Posted on:2003-04-01Degree:Ph.DType:Dissertation
University:University of California, Los AngelesCandidate:Winston, Leslie IFull Text:PDF
GTID:1465390011478557Subject:Literature
Abstract/Summary:
This dissertation explores sex as constitutive of the subject in Japanese literature in the 1890s and first decade of the 1900s. Literature on subjectivity has primarily focused on language or the state as productive of the subject. The importance of sex as one norm by which the Meiji (1868--1912) subject was constituted has not received the emphasis it deserves. Gender norms were in flux until the 1890s, and discourses of sex are crucial to subject formation. This study endeavors to correct this omission, thereby complicating and broadening the possibilities of the female subject.; In an effort to interrogate the female subject to determine the possibility of her subversion of or resistance to ideological interpellation, I analyze the female subjects in the literature of three authors, Shimizu Shikin (1868--1933), Higuchi Ichiyo (1872--1896), and Shimazaki Toson (1872--1943). In assuming varying subject-positions from reinscribed normative ones to abjected ones, the writers' characters reveal inconsistencies in the system that determines their subjectivity and defines rules governing naturalized categories of sex and gender.; The Introduction problematizes the categories of "literature" and "women's literature" as naturalized, artificial ones that obscure the historical, social, and political moments of their production.
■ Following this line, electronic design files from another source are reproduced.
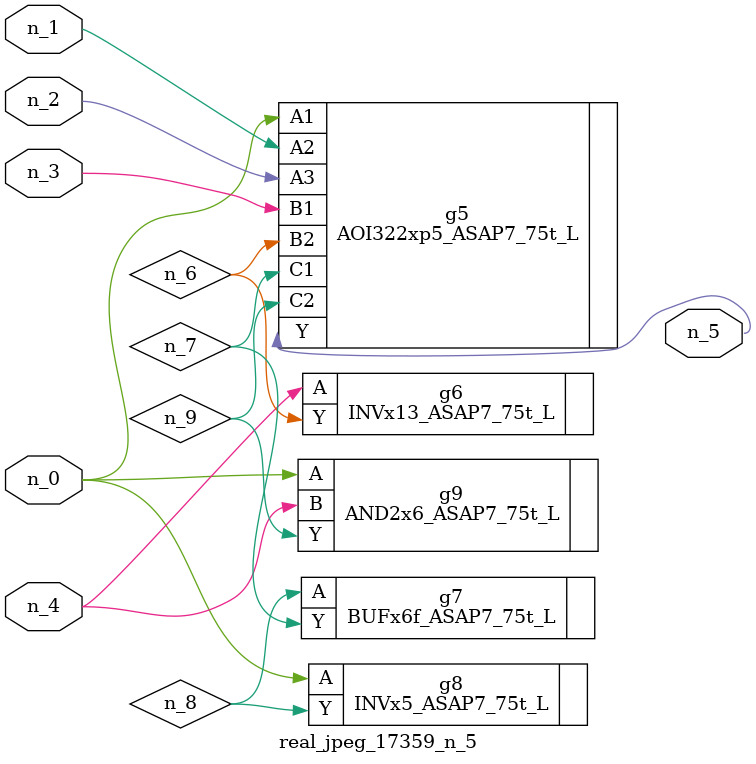
<source format=v>
module real_jpeg_17359_n_5 (n_4, n_0, n_1, n_2, n_3, n_5);

input n_4;
input n_0;
input n_1;
input n_2;
input n_3;

output n_5;

wire n_8;
wire n_6;
wire n_7;
wire n_9;

AOI322xp5_ASAP7_75t_L g5 ( 
.A1(n_0),
.A2(n_1),
.A3(n_2),
.B1(n_3),
.B2(n_6),
.C1(n_7),
.C2(n_9),
.Y(n_5)
);

INVx5_ASAP7_75t_L g8 ( 
.A(n_0),
.Y(n_8)
);

AND2x6_ASAP7_75t_L g9 ( 
.A(n_0),
.B(n_4),
.Y(n_9)
);

INVx13_ASAP7_75t_L g6 ( 
.A(n_4),
.Y(n_6)
);

BUFx6f_ASAP7_75t_L g7 ( 
.A(n_8),
.Y(n_7)
);


endmodule
</source>
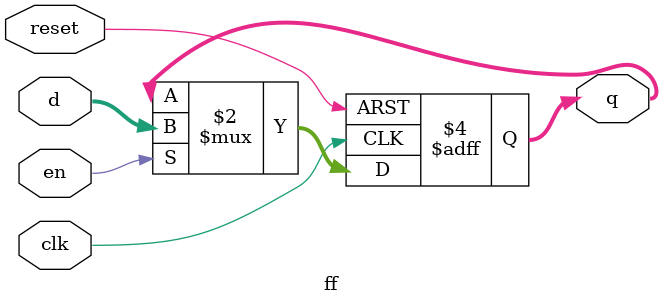
<source format=v>
`default_nettype none
module cond_logic(clk,reset,pcs,reg_w,mem_w,flag_w,cond,alu_flag,
                 pc_src,reg_write,mem_write,no_write);
    input clk,reset,pcs,reg_w,mem_w;
    input [1:0] flag_w;
    input [3:0] alu_flag,cond;

    output pc_src,reg_write,mem_write;
    input no_write;

    wire cond_ex;
    
    reg [3:0] flags;
    wire [1:0] flag_write;

    assign flag_write = flag_w & cond_ex;
    // always @(clk or reset or flag_write) begin
    //     if (reset) flags <= 4'b0;
    //     else if (flag_write) flags <= alu_flag;
    // end

    ff  #(2)ff_h(.clk(clk),
        .reset(reset),
        .en(flag_write[1]),
        .d(alu_flag[3:2]),
        .q(flags[3:2]));

    ff  #(2)ff_l(.clk(clk),
        .reset(reset),
        .en(flag_write[0]),
        .d(alu_flag[1:0]),
        .q(flags[1:0]));

    cond_check cond_check_u(.cond(cond),.flags(flags),.cond_ex(cond_ex));
    assign pc_src = pcs & cond_ex;
    assign mem_write = mem_w; 
    assign reg_write = reg_w & cond_ex & ~no_write;

endmodule


module cond_check(cond,flags,cond_ex);
    input [3:0] cond,flags;
    output reg cond_ex;

    wire neg,zero,carry,overflow;
    assign {neg,zero,carry,overflow} = flags;
    always @(*) begin
        case (cond)
            4'b0000: cond_ex <= zero;
            4'b0001: cond_ex <= ~zero;
            4'b0010: cond_ex <= carry;
            4'b0011: cond_ex <= ~carry;
            4'b0100: cond_ex <= neg;
            4'b0101: cond_ex <= ~neg;
            4'b0110: cond_ex <= overflow;
            4'b0111: cond_ex <= ~overflow;
            4'b1000: cond_ex <= ~zero & carry;
            4'b1001: cond_ex <= zero | ~carry;
            4'b1010: cond_ex <= ~(neg ^ overflow);
            4'b1011: cond_ex <= neg ^ overflow;
            4'b1100: cond_ex <= ~zero & ~(neg ^ overflow);
            4'b1101: cond_ex <= zero | (neg ^ overflow);
            4'b1110: cond_ex <= 1'b1;
            default: cond_ex <= 1'bx;
        endcase
    end
endmodule


module ff #(parameter W = 8)
          (clk,reset,en,d,q);
 input clk,reset,en;
 input [W-1:0] d;
 output reg [W-1:0] q;

    always @(posedge clk or posedge reset) begin
        if (reset) q<=0;
        else if (en) q<=d;
    end
endmodule
</source>
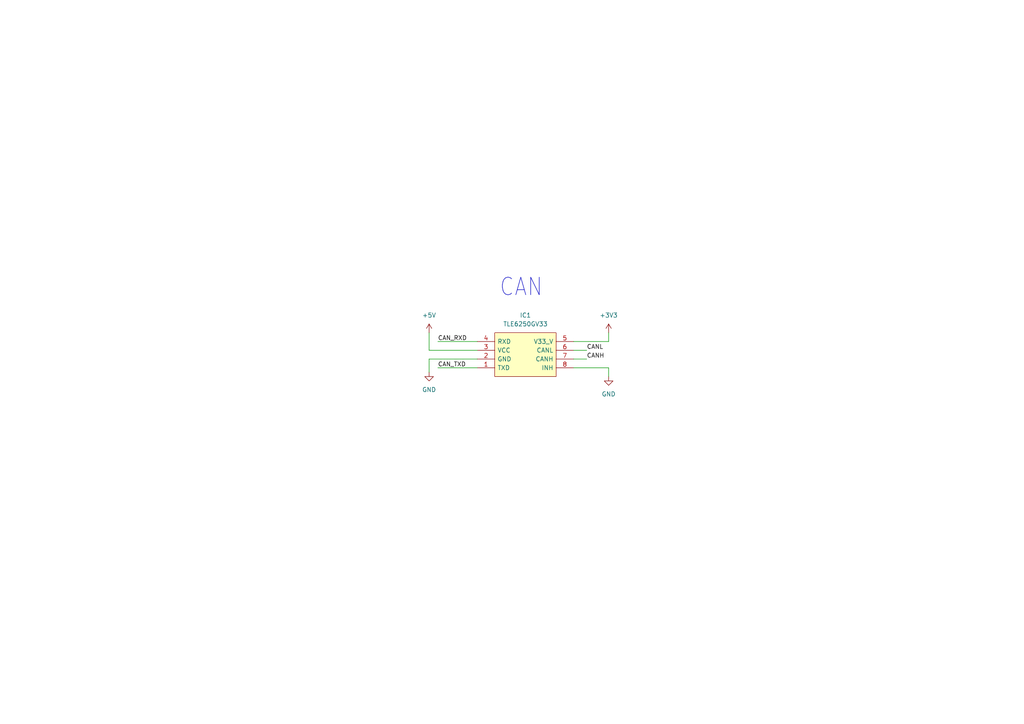
<source format=kicad_sch>
(kicad_sch (version 20211123) (generator eeschema)

  (uuid 3c3fbb98-2e6b-4432-8203-04916cd843c3)

  (paper "A4")

  (title_block
    (title "Carte Actionneur")
    (date "2022-03-20")
    (rev "V4.1")
    (company "AstroMonkeys")
  )

  


  (wire (pts (xy 127 99.06) (xy 138.43 99.06))
    (stroke (width 0) (type default) (color 0 0 0 0))
    (uuid 20eda35d-4099-46fe-b55e-fd57d57e90ab)
  )
  (wire (pts (xy 127 106.68) (xy 138.43 106.68))
    (stroke (width 0) (type default) (color 0 0 0 0))
    (uuid 57a1eb36-5901-424e-bb23-6bc4648e8d84)
  )
  (wire (pts (xy 138.43 104.14) (xy 124.46 104.14))
    (stroke (width 0) (type default) (color 0 0 0 0))
    (uuid 6b018439-f3b8-44b7-ab96-073825651cb1)
  )
  (wire (pts (xy 166.37 106.68) (xy 176.53 106.68))
    (stroke (width 0) (type default) (color 0 0 0 0))
    (uuid 82f8a5ce-3da5-4d19-b6a7-0186d761e3fc)
  )
  (wire (pts (xy 166.37 99.06) (xy 176.53 99.06))
    (stroke (width 0) (type default) (color 0 0 0 0))
    (uuid 877ba4c9-6f08-4c0f-b708-038189c583b8)
  )
  (wire (pts (xy 176.53 109.22) (xy 176.53 106.68))
    (stroke (width 0) (type default) (color 0 0 0 0))
    (uuid 8bfd8e3b-2a9e-4cf1-85ab-96450b3e9295)
  )
  (wire (pts (xy 166.37 101.6) (xy 170.18 101.6))
    (stroke (width 0) (type default) (color 0 0 0 0))
    (uuid 94a8bb43-42b1-4509-bca5-c9c462d25271)
  )
  (wire (pts (xy 124.46 104.14) (xy 124.46 107.95))
    (stroke (width 0) (type default) (color 0 0 0 0))
    (uuid bddd4aef-8636-4af3-ab4e-8d0497655669)
  )
  (wire (pts (xy 124.46 101.6) (xy 124.46 96.52))
    (stroke (width 0) (type default) (color 0 0 0 0))
    (uuid c57eafd8-e45f-4725-a181-652454161dd9)
  )
  (wire (pts (xy 138.43 101.6) (xy 124.46 101.6))
    (stroke (width 0) (type default) (color 0 0 0 0))
    (uuid ca16ebda-e425-4c62-b1b3-48b40ac5a5d2)
  )
  (wire (pts (xy 166.37 104.14) (xy 170.18 104.14))
    (stroke (width 0) (type default) (color 0 0 0 0))
    (uuid f2923a13-0a67-4af4-aa0e-d70892b9fce2)
  )
  (wire (pts (xy 176.53 99.06) (xy 176.53 96.52))
    (stroke (width 0) (type default) (color 0 0 0 0))
    (uuid fb03953b-8a5f-4587-8746-542c3bcd0799)
  )

  (text "CAN" (at 144.78 86.36 180)
    (effects (font (size 5.08 4.318)) (justify left bottom))
    (uuid b6245abd-f36a-4712-9a59-029d780a3d18)
  )

  (label "CANH" (at 170.18 104.14 0)
    (effects (font (size 1.2446 1.2446)) (justify left bottom))
    (uuid 150b3231-fb83-4a2d-997f-d93deb493513)
  )
  (label "CANL" (at 170.18 101.6 0)
    (effects (font (size 1.2446 1.2446)) (justify left bottom))
    (uuid 3fc12abe-1b7a-488c-bb65-d1183f6b867d)
  )
  (label "CAN_TXD" (at 127 106.68 0)
    (effects (font (size 1.2446 1.2446)) (justify left bottom))
    (uuid 5a3436c4-16d5-440c-8d6b-a4f299314c1e)
  )
  (label "CAN_RXD" (at 127 99.06 0)
    (effects (font (size 1.2446 1.2446)) (justify left bottom))
    (uuid d44f6aaa-f8db-4ae4-8055-30867637d971)
  )

  (symbol (lib_id "power:+3.3V") (at 176.53 96.52 0) (unit 1)
    (in_bom yes) (on_board yes) (fields_autoplaced)
    (uuid 59aa795d-7dbb-4a22-8098-df64ad35eb67)
    (property "Reference" "#PWR0119" (id 0) (at 176.53 100.33 0)
      (effects (font (size 1.27 1.27)) hide)
    )
    (property "Value" "+3.3V" (id 1) (at 176.53 91.44 0))
    (property "Footprint" "" (id 2) (at 176.53 96.52 0)
      (effects (font (size 1.27 1.27)) hide)
    )
    (property "Datasheet" "" (id 3) (at 176.53 96.52 0)
      (effects (font (size 1.27 1.27)) hide)
    )
    (pin "1" (uuid e985f030-0750-404b-a856-9a1125f87c77))
  )

  (symbol (lib_id "power:GND") (at 176.53 109.22 0) (unit 1)
    (in_bom yes) (on_board yes) (fields_autoplaced)
    (uuid 73c922f7-203e-4726-b324-818cc8ad5371)
    (property "Reference" "#PWR0122" (id 0) (at 176.53 115.57 0)
      (effects (font (size 1.27 1.27)) hide)
    )
    (property "Value" "GND" (id 1) (at 176.53 114.3 0))
    (property "Footprint" "" (id 2) (at 176.53 109.22 0)
      (effects (font (size 1.27 1.27)) hide)
    )
    (property "Datasheet" "" (id 3) (at 176.53 109.22 0)
      (effects (font (size 1.27 1.27)) hide)
    )
    (pin "1" (uuid a3131810-ed44-4414-94e9-6321624fe739))
  )

  (symbol (lib_id "TLE6250GV33:TLE6250GV33") (at 138.43 106.68 0) (mirror x) (unit 1)
    (in_bom yes) (on_board yes) (fields_autoplaced)
    (uuid 942a5035-c37f-4502-86b5-fd488c39d34d)
    (property "Reference" "IC1" (id 0) (at 152.4 91.44 0))
    (property "Value" "TLE6250GV33" (id 1) (at 152.4 93.98 0))
    (property "Footprint" "SOIC127P600X175-8N" (id 2) (at 162.56 109.22 0)
      (effects (font (size 1.27 1.27)) (justify left) hide)
    )
    (property "Datasheet" "https://www.infineon.com/dgdl/Infineon-TLE6250-DataSheet-v04_11-EN.pdf?fileId=5546d46259d9a4bf015a3d3687956174" (id 3) (at 162.56 106.68 0)
      (effects (font (size 1.27 1.27)) (justify left) hide)
    )
    (property "Description" "High Speed CAN-Transceiver" (id 4) (at 162.56 104.14 0)
      (effects (font (size 1.27 1.27)) (justify left) hide)
    )
    (property "Height" "1.75" (id 5) (at 162.56 101.6 0)
      (effects (font (size 1.27 1.27)) (justify left) hide)
    )
    (property "Manufacturer_Name" "Infineon" (id 6) (at 162.56 99.06 0)
      (effects (font (size 1.27 1.27)) (justify left) hide)
    )
    (property "Manufacturer_Part_Number" "TLE6250GV33" (id 7) (at 162.56 96.52 0)
      (effects (font (size 1.27 1.27)) (justify left) hide)
    )
    (property "Mouser Part Number" "" (id 8) (at 162.56 93.98 0)
      (effects (font (size 1.27 1.27)) (justify left) hide)
    )
    (property "Mouser Price/Stock" "" (id 9) (at 162.56 91.44 0)
      (effects (font (size 1.27 1.27)) (justify left) hide)
    )
    (property "Arrow Part Number" "" (id 10) (at 162.56 88.9 0)
      (effects (font (size 1.27 1.27)) (justify left) hide)
    )
    (property "Arrow Price/Stock" "" (id 11) (at 162.56 86.36 0)
      (effects (font (size 1.27 1.27)) (justify left) hide)
    )
    (pin "1" (uuid 93b86a92-1058-4392-b5a5-cb49bf8d30a2))
    (pin "2" (uuid dd7a649b-0eeb-4d69-aa56-0b76282bc84b))
    (pin "3" (uuid 8d189e3c-bd8d-45a8-82ec-92d4185aa645))
    (pin "4" (uuid 4824ad47-6a52-4d66-b09f-c6df2c0c1e81))
    (pin "5" (uuid 1f783e1b-8141-4726-92ac-fc26fdcfa76a))
    (pin "6" (uuid f82a85b8-8b77-4dee-bd71-e30e49b66bda))
    (pin "7" (uuid 1f1efc04-86f7-4c73-acc5-50528dc53475))
    (pin "8" (uuid 7cc060ae-1e6f-460a-ad81-c8d387b27983))
  )

  (symbol (lib_id "power:GND") (at 124.46 107.95 0) (unit 1)
    (in_bom yes) (on_board yes) (fields_autoplaced)
    (uuid d0c809d2-8e5a-4c59-ae3d-8048ba5be32d)
    (property "Reference" "#PWR0124" (id 0) (at 124.46 114.3 0)
      (effects (font (size 1.27 1.27)) hide)
    )
    (property "Value" "GND" (id 1) (at 124.46 113.03 0))
    (property "Footprint" "" (id 2) (at 124.46 107.95 0)
      (effects (font (size 1.27 1.27)) hide)
    )
    (property "Datasheet" "" (id 3) (at 124.46 107.95 0)
      (effects (font (size 1.27 1.27)) hide)
    )
    (pin "1" (uuid a3732155-9e29-4ff0-b94e-521bde79ba04))
  )

  (symbol (lib_id "power:+5V") (at 124.46 96.52 0) (unit 1)
    (in_bom yes) (on_board yes) (fields_autoplaced)
    (uuid f1bccefa-9050-4660-8f65-af62a216cf84)
    (property "Reference" "#PWR0118" (id 0) (at 124.46 100.33 0)
      (effects (font (size 1.27 1.27)) hide)
    )
    (property "Value" "+5V" (id 1) (at 124.46 91.44 0))
    (property "Footprint" "" (id 2) (at 124.46 96.52 0)
      (effects (font (size 1.27 1.27)) hide)
    )
    (property "Datasheet" "" (id 3) (at 124.46 96.52 0)
      (effects (font (size 1.27 1.27)) hide)
    )
    (pin "1" (uuid 663da0bb-040e-43a6-982a-c4e18537fdce))
  )
)

</source>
One chapter devoted to Shikin and another to Ichiyo analyze these writers as subjects themselves negotiating to write as women in a male-dominated literary world. Also, I examine the female subject-positions in Shikin's short stories "Tosei futari musume," ("Two Modern Girls," 1897) and "Imayo fufu katagi" ("The Nature of the Modern Couple," 1897), among other stories and essays. In the chapter on Ichiyo, I focus primarily on the short story "Jusan'ya" ("The Thirteenth Night," 1895). Finally, I treat the full-length work of prose fiction, Ie (The Family, 1910--11), by Toson. Here, I consider cultural categories of high and low to further investigate the female subject. I argue throughout this project that subject-positions assumed by female characters and in some cases, their creators, reveal an ambivalence towards their own positions and demonstrate the necessity of considering sex in a discussion of the subject.